Work to be completed
Would you show every line from the records that holds "parameter"?
::::::::
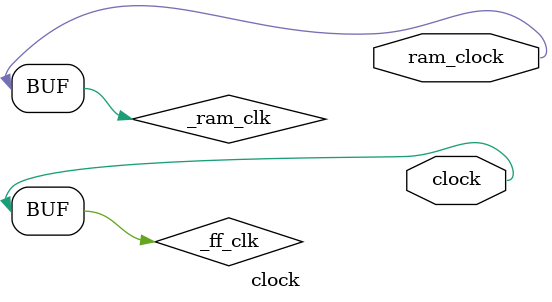
<source format=v>
`timescale 1 ns / 1 ps

module clock #(
    parameter CYCLE_PERIOD_PS = 10000,
    parameter PHASE_SHIFT_PS = 0
)
(
    output clock,
    output ram_clock
);

    (* keep, emu_intf_port = "dut_ff_clk" *)
    wire _ff_clk;
    (* keep, emu_intf_port = "dut_ram_clk" *)
    wire _ram_clk;

    assign clock = _ff_clk;
    assign ram_clock = _ram_clk;

endmodule

</source>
::::::::
Response area
    parameter CYCLE_PERIOD_PS = 10000,
    parameter PHASE_SHIFT_PS = 0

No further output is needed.